- [Provided data]:
.....

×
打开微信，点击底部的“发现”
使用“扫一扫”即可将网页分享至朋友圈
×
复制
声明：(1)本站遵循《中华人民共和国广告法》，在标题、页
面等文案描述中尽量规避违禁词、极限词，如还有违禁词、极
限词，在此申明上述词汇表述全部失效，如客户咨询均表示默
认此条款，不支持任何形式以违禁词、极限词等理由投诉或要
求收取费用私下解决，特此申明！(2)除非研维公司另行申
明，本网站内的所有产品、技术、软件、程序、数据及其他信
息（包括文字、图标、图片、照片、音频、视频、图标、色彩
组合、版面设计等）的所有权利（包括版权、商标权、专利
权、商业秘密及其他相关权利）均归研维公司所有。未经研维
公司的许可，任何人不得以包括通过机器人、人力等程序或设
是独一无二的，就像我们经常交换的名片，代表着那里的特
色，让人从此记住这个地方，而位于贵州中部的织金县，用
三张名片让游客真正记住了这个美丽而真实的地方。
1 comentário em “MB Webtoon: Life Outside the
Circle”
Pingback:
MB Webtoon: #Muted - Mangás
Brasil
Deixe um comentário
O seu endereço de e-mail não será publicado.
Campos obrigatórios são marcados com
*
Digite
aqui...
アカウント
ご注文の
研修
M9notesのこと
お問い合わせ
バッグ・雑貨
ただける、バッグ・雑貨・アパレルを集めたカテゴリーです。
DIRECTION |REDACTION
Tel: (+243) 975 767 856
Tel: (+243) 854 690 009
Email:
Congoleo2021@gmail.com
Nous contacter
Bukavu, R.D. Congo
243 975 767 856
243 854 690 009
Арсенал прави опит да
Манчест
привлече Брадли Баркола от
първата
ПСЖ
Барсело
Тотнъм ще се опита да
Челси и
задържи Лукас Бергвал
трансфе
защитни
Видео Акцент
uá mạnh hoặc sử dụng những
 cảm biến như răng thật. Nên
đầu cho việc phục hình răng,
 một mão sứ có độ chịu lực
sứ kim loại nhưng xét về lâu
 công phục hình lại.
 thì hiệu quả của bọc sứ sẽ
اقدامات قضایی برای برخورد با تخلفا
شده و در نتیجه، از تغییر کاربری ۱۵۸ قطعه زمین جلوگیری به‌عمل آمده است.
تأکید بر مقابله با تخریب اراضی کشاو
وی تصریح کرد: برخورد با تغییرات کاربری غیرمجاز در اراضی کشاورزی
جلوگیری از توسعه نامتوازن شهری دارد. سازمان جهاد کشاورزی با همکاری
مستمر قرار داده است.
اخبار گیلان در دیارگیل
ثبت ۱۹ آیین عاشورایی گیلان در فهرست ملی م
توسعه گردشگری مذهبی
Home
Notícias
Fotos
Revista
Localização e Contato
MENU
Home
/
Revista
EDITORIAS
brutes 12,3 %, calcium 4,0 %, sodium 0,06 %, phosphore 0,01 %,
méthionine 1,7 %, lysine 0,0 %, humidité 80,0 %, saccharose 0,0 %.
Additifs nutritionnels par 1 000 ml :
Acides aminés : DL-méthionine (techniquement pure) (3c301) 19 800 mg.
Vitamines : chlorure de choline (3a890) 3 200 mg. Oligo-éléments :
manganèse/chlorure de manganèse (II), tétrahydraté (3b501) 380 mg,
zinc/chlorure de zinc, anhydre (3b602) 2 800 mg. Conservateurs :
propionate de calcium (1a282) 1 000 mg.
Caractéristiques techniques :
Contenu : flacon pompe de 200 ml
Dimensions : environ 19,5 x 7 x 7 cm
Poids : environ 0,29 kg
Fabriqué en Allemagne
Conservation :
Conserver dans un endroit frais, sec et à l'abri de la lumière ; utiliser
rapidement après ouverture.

.....

Please switch every "Revista" in the listing above to "Magazine" and give the lines again with nothing else changed.

×
打开微信，点击底部的“发现”
使用“扫一扫”即可将网页分享至朋友圈
×
复制
声明：(1)本站遵循《中华人民共和国广告法》，在标题、页
面等文案描述中尽量规避违禁词、极限词，如还有违禁词、极
限词，在此申明上述词汇表述全部失效，如客户咨询均表示默
认此条款，不支持任何形式以违禁词、极限词等理由投诉或要
求收取费用私下解决，特此申明！(2)除非研维公司另行申
明，本网站内的所有产品、技术、软件、程序、数据及其他信
息（包括文字、图标、图片、照片、音频、视频、图标、色彩
组合、版面设计等）的所有权利（包括版权、商标权、专利
权、商业秘密及其他相关权利）均归研维公司所有。未经研维
公司的许可，任何人不得以包括通过机器人、人力等程序或设
是独一无二的，就像我们经常交换的名片，代表着那里的特
色，让人从此记住这个地方，而位于贵州中部的织金县，用
三张名片让游客真正记住了这个美丽而真实的地方。
1 comentário em “MB Webtoon: Life Outside the
Circle”
Pingback:
MB Webtoon: #Muted - Mangás
Brasil
Deixe um comentário
O seu endereço de e-mail não será publicado.
Campos obrigatórios são marcados com
*
Digite
aqui...
アカウント
ご注文の
研修
M9notesのこと
お問い合わせ
バッグ・雑貨
ただける、バッグ・雑貨・アパレルを集めたカテゴリーです。
DIRECTION |REDACTION
Tel: (+243) 975 767 856
Tel: (+243) 854 690 009
Email:
Congoleo2021@gmail.com
Nous contacter
Bukavu, R.D. Congo
243 975 767 856
243 854 690 009
Арсенал прави опит да
Манчест
привлече Брадли Баркола от
първата
ПСЖ
Барсело
Тотнъм ще се опита да
Челси и
задържи Лукас Бергвал
трансфе
защитни
Видео Акцент
uá mạnh hoặc sử dụng những
 cảm biến như răng thật. Nên
đầu cho việc phục hình răng,
 một mão sứ có độ chịu lực
sứ kim loại nhưng xét về lâu
 công phục hình lại.
 thì hiệu quả của bọc sứ sẽ
اقدامات قضایی برای برخورد با تخلفا
شده و در نتیجه، از تغییر کاربری ۱۵۸ قطعه زمین جلوگیری به‌عمل آمده است.
تأکید بر مقابله با تخریب اراضی کشاو
وی تصریح کرد: برخورد با تغییرات کاربری غیرمجاز در اراضی کشاورزی
جلوگیری از توسعه نامتوازن شهری دارد. سازمان جهاد کشاورزی با همکاری
مستمر قرار داده است.
اخبار گیلان در دیارگیل
ثبت ۱۹ آیین عاشورایی گیلان در فهرست ملی م
توسعه گردشگری مذهبی
Home
Notícias
Fotos
Magazine
Localização e Contato
MENU
Home
/
Magazine
EDITORIAS
brutes 12,3 %, calcium 4,0 %, sodium 0,06 %, phosphore 0,01 %,
méthionine 1,7 %, lysine 0,0 %, humidité 80,0 %, saccharose 0,0 %.
Additifs nutritionnels par 1 000 ml :
Acides aminés : DL-méthionine (techniquement pure) (3c301) 19 800 mg.
Vitamines : chlorure de choline (3a890) 3 200 mg. Oligo-éléments :
manganèse/chlorure de manganèse (II), tétrahydraté (3b501) 380 mg,
zinc/chlorure de zinc, anhydre (3b602) 2 800 mg. Conservateurs :
propionate de calcium (1a282) 1 000 mg.
Caractéristiques techniques :
Contenu : flacon pompe de 200 ml
Dimensions : environ 19,5 x 7 x 7 cm
Poids : environ 0,29 kg
Fabriqué en Allemagne
Conservation :
Conserver dans un endroit frais, sec et à l'abri de la lumière ; utiliser
rapidement après ouverture.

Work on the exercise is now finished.